Description of the task
Among the entries below, one line contains "middle tip: (267, 242)" and another contains "middle tip: (188, 277)". Transcribe those two lines and every line between them, exactly.

Limb landmark coordinates

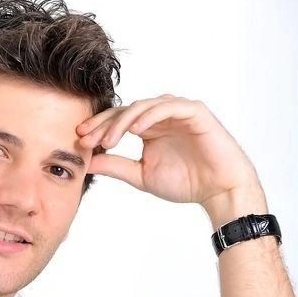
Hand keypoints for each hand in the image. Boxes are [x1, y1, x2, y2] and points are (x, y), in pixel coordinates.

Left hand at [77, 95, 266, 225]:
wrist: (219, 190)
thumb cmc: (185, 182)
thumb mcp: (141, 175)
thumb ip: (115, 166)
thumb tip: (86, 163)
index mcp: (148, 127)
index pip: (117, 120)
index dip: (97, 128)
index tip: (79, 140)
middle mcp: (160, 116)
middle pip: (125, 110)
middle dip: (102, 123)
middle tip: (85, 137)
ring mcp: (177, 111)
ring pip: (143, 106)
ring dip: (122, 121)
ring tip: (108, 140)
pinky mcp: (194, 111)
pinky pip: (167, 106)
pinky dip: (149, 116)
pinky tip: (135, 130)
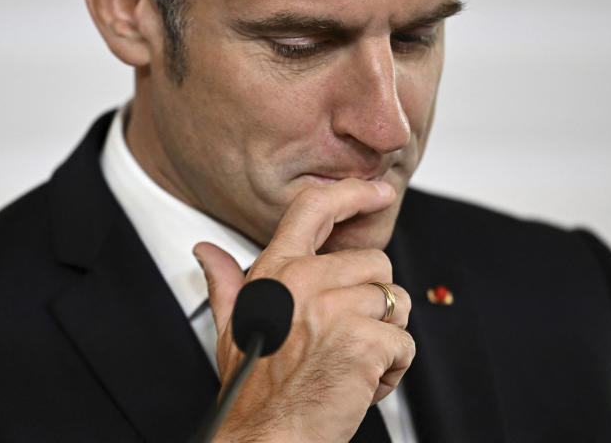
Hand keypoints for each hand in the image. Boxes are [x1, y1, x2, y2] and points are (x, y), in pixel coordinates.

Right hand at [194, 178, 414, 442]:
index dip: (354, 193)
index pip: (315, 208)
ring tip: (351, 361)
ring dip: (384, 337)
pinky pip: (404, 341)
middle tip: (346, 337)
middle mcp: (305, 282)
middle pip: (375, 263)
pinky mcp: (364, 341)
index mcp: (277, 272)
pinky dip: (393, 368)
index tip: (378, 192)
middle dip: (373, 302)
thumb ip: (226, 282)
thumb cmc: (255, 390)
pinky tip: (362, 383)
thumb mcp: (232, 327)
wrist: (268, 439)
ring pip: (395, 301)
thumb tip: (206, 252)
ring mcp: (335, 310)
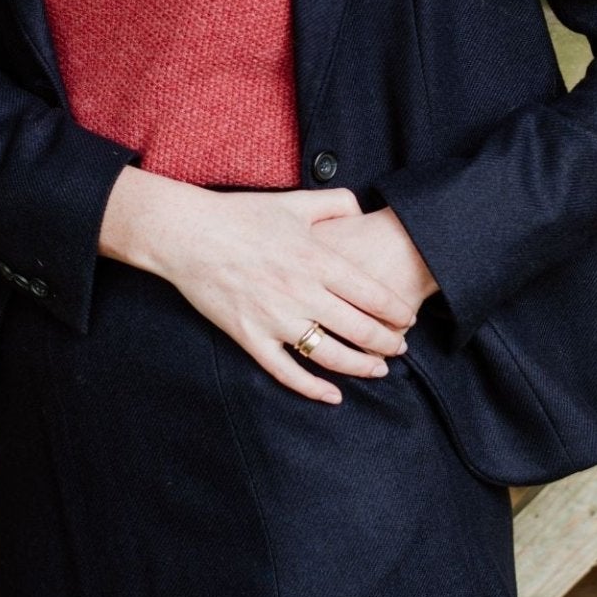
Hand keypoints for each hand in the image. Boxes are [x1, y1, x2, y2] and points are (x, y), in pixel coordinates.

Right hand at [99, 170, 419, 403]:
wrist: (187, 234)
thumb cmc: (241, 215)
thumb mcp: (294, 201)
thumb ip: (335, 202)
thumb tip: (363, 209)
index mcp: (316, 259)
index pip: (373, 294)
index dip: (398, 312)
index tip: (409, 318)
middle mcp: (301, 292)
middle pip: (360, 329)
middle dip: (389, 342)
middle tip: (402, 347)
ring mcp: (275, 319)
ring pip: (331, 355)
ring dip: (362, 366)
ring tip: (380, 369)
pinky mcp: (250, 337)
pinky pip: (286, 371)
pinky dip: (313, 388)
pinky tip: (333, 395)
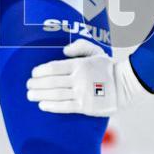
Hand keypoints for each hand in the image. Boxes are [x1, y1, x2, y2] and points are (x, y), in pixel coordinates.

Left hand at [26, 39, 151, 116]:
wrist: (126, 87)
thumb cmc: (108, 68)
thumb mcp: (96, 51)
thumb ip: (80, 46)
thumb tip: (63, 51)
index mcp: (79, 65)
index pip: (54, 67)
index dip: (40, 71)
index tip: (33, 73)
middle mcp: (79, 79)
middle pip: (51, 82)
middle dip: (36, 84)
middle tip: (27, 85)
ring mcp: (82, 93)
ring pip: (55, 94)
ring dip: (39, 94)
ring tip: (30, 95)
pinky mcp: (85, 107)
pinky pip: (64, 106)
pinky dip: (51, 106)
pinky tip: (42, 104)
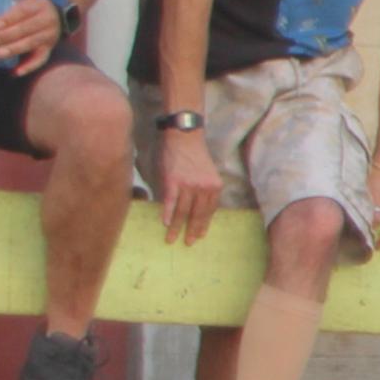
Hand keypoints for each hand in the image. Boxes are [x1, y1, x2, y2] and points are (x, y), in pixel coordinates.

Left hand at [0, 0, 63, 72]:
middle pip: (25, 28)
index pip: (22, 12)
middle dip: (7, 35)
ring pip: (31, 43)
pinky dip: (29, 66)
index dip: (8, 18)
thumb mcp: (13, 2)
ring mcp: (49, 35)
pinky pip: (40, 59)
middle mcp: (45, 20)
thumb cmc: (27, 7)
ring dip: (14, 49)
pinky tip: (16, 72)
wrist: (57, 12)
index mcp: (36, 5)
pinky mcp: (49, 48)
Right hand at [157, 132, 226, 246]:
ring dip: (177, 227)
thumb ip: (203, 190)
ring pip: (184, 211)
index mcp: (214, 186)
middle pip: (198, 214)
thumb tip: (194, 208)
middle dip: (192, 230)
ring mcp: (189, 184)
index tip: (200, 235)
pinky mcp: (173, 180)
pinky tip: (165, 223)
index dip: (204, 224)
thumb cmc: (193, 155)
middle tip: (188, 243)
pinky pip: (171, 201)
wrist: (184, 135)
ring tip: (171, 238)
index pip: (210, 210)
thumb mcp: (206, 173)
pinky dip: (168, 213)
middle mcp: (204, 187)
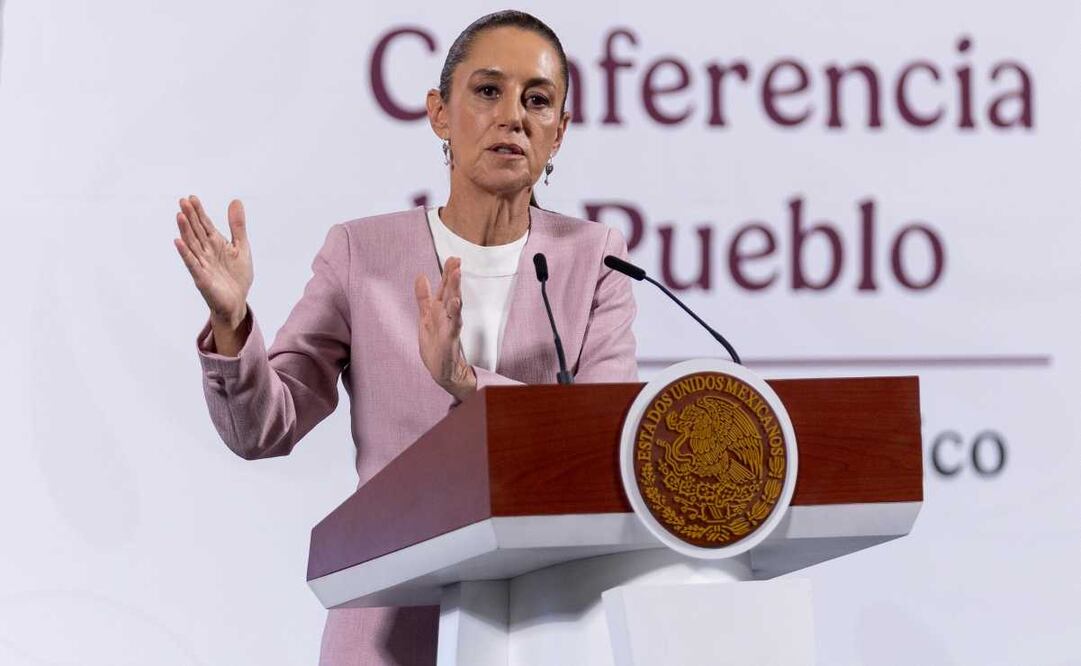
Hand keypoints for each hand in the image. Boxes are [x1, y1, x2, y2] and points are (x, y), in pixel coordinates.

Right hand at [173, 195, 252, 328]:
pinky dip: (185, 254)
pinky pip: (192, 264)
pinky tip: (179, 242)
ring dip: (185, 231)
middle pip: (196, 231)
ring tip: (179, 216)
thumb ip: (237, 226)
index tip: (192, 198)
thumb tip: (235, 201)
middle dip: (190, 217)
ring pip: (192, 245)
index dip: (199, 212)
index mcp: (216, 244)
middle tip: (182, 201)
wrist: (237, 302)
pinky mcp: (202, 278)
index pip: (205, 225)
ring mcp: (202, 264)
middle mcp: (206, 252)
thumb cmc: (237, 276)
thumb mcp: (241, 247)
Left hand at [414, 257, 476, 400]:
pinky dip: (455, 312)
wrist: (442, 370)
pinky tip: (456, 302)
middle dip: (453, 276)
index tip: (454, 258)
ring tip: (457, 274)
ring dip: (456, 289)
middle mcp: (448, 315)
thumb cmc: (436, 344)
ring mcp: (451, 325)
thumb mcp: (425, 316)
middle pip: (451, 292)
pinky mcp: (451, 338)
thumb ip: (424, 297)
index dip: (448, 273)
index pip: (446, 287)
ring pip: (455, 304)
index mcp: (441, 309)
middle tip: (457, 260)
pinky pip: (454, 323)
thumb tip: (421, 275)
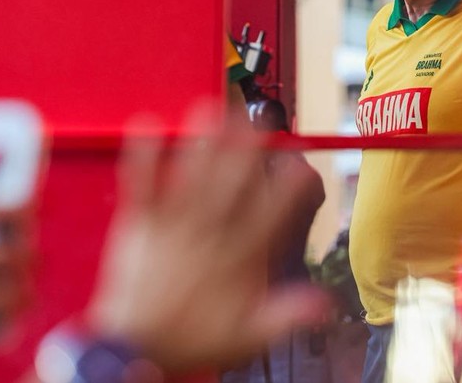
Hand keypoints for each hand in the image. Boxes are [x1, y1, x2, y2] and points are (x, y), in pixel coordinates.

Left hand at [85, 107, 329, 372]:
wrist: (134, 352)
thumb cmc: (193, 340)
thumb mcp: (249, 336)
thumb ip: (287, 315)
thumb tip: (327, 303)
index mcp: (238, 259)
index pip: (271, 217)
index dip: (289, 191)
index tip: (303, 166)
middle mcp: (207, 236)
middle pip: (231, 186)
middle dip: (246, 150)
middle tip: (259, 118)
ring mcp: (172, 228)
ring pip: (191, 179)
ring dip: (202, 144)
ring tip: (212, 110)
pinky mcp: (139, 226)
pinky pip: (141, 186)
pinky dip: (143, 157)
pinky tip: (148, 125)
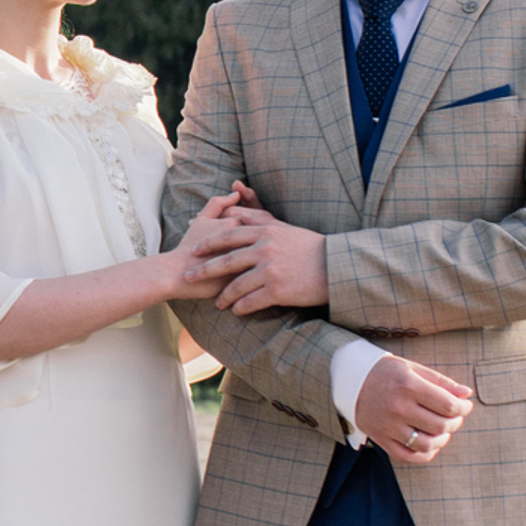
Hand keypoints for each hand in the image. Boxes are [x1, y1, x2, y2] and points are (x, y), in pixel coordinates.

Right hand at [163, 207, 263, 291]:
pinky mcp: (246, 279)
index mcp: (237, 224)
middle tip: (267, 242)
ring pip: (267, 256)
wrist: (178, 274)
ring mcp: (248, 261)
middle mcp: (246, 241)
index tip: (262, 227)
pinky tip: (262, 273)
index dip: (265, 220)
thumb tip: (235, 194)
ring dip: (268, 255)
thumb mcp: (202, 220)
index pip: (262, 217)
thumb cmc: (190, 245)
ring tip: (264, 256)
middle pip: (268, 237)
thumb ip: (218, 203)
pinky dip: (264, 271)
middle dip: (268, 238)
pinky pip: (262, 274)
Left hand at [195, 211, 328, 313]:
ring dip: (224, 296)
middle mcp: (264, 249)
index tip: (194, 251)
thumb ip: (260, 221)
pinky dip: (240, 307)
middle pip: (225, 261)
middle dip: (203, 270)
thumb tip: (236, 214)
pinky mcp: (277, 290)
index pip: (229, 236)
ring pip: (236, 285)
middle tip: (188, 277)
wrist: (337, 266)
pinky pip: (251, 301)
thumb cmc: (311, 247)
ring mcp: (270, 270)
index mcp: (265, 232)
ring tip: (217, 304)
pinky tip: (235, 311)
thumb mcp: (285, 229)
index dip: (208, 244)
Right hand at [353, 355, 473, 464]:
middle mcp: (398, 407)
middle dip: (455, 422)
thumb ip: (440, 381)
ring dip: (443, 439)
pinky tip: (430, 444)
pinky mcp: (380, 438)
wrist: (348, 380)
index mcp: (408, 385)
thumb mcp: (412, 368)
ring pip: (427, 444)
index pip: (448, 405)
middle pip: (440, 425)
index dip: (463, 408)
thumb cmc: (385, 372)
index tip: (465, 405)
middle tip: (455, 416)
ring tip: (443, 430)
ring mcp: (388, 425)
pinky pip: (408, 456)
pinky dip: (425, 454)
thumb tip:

Finished task
middle tip: (267, 242)
ring pip: (267, 256)
wrist: (178, 274)
ring mcp: (248, 261)
middle mcp: (246, 241)
index tip: (262, 227)
pinky tip: (262, 273)
index dip: (265, 220)
thumb tip: (235, 194)
ring dip: (268, 255)
thumb mcp: (202, 220)
index pip: (262, 217)
thumb cmc: (190, 245)
ring tip: (264, 256)
middle pip: (268, 237)
thumb ip: (218, 203)
pinky dip: (264, 271)
middle dip: (268, 238)
pinky pip: (262, 274)
Left hand at [195, 211, 328, 313]:
ring dip: (224, 296)
middle mcp: (264, 249)
index tip: (194, 251)
thumb ip: (260, 221)
pinky dip: (240, 307)
middle pip: (225, 261)
middle dip: (203, 270)
thumb tip: (236, 214)
pinky mcp: (277, 290)
index pip: (229, 236)
ring pip: (236, 285)
middle tip: (188, 277)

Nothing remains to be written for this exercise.